### Извлечённый текст
----------------------------------------

А потом меня ждало настоящее потрясение. Секретарь кибуца отвел нас на кухню, где готовили еду для работников, и с гордостью рассказал нам, что выполнил все указания моего учителя по поводу кошерности кухни. Когда Рав Брандвайн проводил тщательнейший осмотр кухни, лицо секретаря сияло от радости. И тогда я понял то, что должен был понять с самого начала: мой учитель принес в этот кибуц веру и духовность и сделал это с любовью.
Человеку, не знакомому с распрями и разобщенностью, которые характерны для жизни в Израиле, может быть трудно понять, насколько удивительно это было. Факт создания кошерной кухни секретарем абсолютно светского кибуца был чем-то совершенно неслыханным. Я испытал такое же чувство, как если бы кто-то общался на иностранном языке, совершенно не вяжущемся с его внешностью, – как если бы шведский крестьянин вдруг свободно заговорил по-китайски. Но, как всегда, когда я был рядом с Равом Брадвайном, я получил каббалистический урок: тайное всегда сильнее того, что раскрыто, будь то чувства, спрятанные под неказистой одеждой в человеческом сердце, или скрытый смысл отрывка из Библии.
С годами я пришел к пониманию, что такого рода ситуации для Рава Брандвайна являются нормой. Благодаря изучению каббалы он был способен найти общий язык практически с каждым, и в этом состояло одно из его самых сильных качеств. Он мог увлечь человека вопросами духовности без какого-либо принуждения или давления. Всему этому он научился у своего наставника, Рава Ашлага, который говорил: «Духовность не терпит принуждения». Это очень важный принцип. Если люди не готовы двигаться вперед по пути духовности, принуждение может иметь разрушительные последствия.
В каббале эта идея выражена в древнейшей истории, известной как история Света и Сосуда. Перед сотворением мира, да и перед сотворением самой Вселенной, единственной реальностью была любовь Творца. Каббала называет эту Божественную энергию, любовь и благодать Светом. Ради красного словца можно было бы сказать, что Свет был «повсюду и в каждую секунду», хотя времени и пространства в том виде, в каком мы их знаем, тогда еще не существовало. Чтобы полностью выразить присущее ему стремление отдавать и делиться, Свет создал первопричину получения – Сосуд. По мере того, как Сосуд получал все больше и больше Света, он начал постепенно проявлять собственное стремление делиться. Хотя это и крайне упрощенное описание первичных энергий понятным человеку языком, можно сказать, что Сосуд желал быть в большей степени похожим на Свет.
Поэтому Сосуд оттолкнул Свет. Ему больше не хотелось получать незаслуженные блага. Ему хотелось отдавать и делиться самому. Однако, подобно подростку, который убегает из дому, но вскоре хочет вернуться, Сосуд захотел вернуть Свет, несмотря на то что был более неспособен впустить Свет без внутреннего конфликта или боли. Когда Свет вернулся в полном объеме, Сосуд просто раскололся. «Слишком много хорошего» оказалось катастрофой.

----------------------------------------

### Записи набора данных
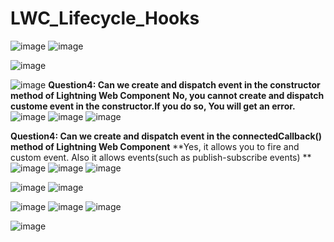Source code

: # LWC_Lifecycle_Hooks

![image](https://github.com/user-attachments/assets/1a2a8f8a-9624-48b1-8151-2ecc3409b635)
![image](https://github.com/user-attachments/assets/703e900d-b096-438d-818c-071903551eae)

![image](https://github.com/user-attachments/assets/b766685d-b3ee-4951-aa6e-a7700436e661)

![image](https://github.com/user-attachments/assets/40b7c0e9-e440-4de7-83ab-657b4da4b44b)
**Question4: Can we create and dispatch event in the constructor method of Lightning Web Component**
**No, you cannot create and dispatch custome event in the constructor.If you do so, You will get an error.**
![image](https://github.com/user-attachments/assets/4b30ccd6-9918-449f-b4ef-e881b3a97e2c)
![image](https://github.com/user-attachments/assets/3c381dde-c16c-4e39-ad10-e981134fb127)
![image](https://github.com/user-attachments/assets/ea1393fc-1ede-4b01-a0e0-f0fd7ba11f4b)

**Question4: Can we create and dispatch event in the connectedCallback() method of Lightning Web Component**
**Yes, it allows you to fire and custom event. Also it allows events(such as publish-subscribe events) **
![image](https://github.com/user-attachments/assets/3fab2f31-fd03-433f-b91a-d438c8ffd586)
![image](https://github.com/user-attachments/assets/08c31e16-c9bb-47a1-be0d-a08cf51d93b6)
![image](https://github.com/user-attachments/assets/03737ce3-1d10-40e1-be7b-b4323d047bf1)

![image](https://github.com/user-attachments/assets/5a17b4e0-dfb8-4a43-b13d-d320dbf0c6df)
![image](https://github.com/user-attachments/assets/30f68772-1eff-4954-ab5e-478169049020)

![image](https://github.com/user-attachments/assets/4713d33c-7a90-4ba1-a460-d71d3ee58478)
![image](https://github.com/user-attachments/assets/e5fa3815-62ff-447f-8214-b5ce8f1e1e04)
![image](https://github.com/user-attachments/assets/90e156c9-972e-44d6-8858-1551d8a99280)

![image](https://github.com/user-attachments/assets/9733d2ce-90d1-466b-973f-7acbcf660b61)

----------------------------------------

### Задачи к выполнению
A. Замените в тексте о Раве Брандвайне и каббале слово «благодать» на «милость» во фрагменте, начиная с «В каббале эта» и заканчивая «похожим на Свет.».
B. Продолжите текст о Раве Брандвайне и каббале, начиная сразу после его последнего предложения.
Записи представляют собой отдельный материал и к тексту не относятся.

### Ответы на задачи
A.
В каббале эта идея выражена в древнейшей истории, известной как история Света и Сосуда. Перед сотворением мира, да и перед сотворением самой Вселенной, единственной реальностью была любовь Творца. Каббала называет эту Божественную энергию, любовь и милость Светом. Ради красного словца можно было бы сказать, что Свет был «повсюду и в каждую секунду», хотя времени и пространства в том виде, в каком мы их знаем, тогда еще не существовало. Чтобы полностью выразить присущее ему стремление отдавать и делиться, Свет создал первопричину получения – Сосуд. По мере того, как Сосуд получал все больше и больше Света, он начал постепенно проявлять собственное стремление делиться. Хотя это и крайне упрощенное описание первичных энергий понятным человеку языком, можно сказать, что Сосуд желал быть в большей степени похожим на Свет.

B.
Концепция расколовшегося Сосуда – это удивительное сходство каббалы и выдвинутой современной наукой теории Большого взрыва в вопросе сотворения мира. Как и в случае с Большим взрывом, каббала учит, что каждая крупица материального мира состоит из остатков единого изначального предмета. Другие удивительные сходства между каббалой и современной наукой выходят за рамки данной книги. Могу только сказать, что не перестаю удивляться тому, как современные космологи приходят к выводам, которым каббалисты учили еще тысячи лет назад!
Рав Брандвайн видел Свет в каждом. Внешний облик или поступки для него ничего не значили: «Смотри не на оболочку, а на то, что скрыто под ней. Нашего времени и любви достоин каждый». Для распространения слова Творца не нужно указывать другим на их духовные изъяны. Нужно просто нащупать в них самую потаенную точку и подарить им свою любовь. Духовность станет естественным результатом этого.
А вот еще один случай. Мы с Равом поехали на фабрику «Гистадрута» в городе Йокнеаме, где работало около 21 тысячи человек. К тому времени я уже перестал удивляться, почему мы направляемся в то или иное место, и просто ехал в машине, с нетерпением ожидая, что же произойдет и чему я научусь в этот раз. Однако думаю, что часть меня все еще была склонна делить людей на категории и усвоила не все уроки моего учителя.
Йокнеам, куда мы прибыли на этот раз, находится примерно в 80 километрах от Тель-Авива, и дорога туда на автомобиле заняла около двух часов. И опять Рав Брандвайн и директор фабрики «Гистадрута» немедленно обнялись. К тому времени учитель успел рассказать мне, что фабрика эта не религиозна, а ее кухня, конечно же, не кошерна. И снова тихий голосок внутри меня задался вопросом, зачем мы сюда приехали, ведь мы все равно наверняка никого не заставим переменить свои взгляды на жизнь.
Вскоре директор начал показывать нам фабрику. Приближалось время обеда, и, войдя в столовую, мой учитель заметил, что небольшая группа рабочих сидит отдельно. Это, похоже, вызвало у него беспокойство, и он спросил директора, почему эти люди изолированы от других. Директор сказал, что все просто: эти люди употребляют только кошерную пищу, и из уважения к ним, а также во избежание порчи их еды он распорядился оборудовать для них специальное место.
Рав Брандвайн кивнул. Он понимал, что это логичное решение, но он увидел еще и возможность высказать то, чем давно хотел поделиться с директором фабрики.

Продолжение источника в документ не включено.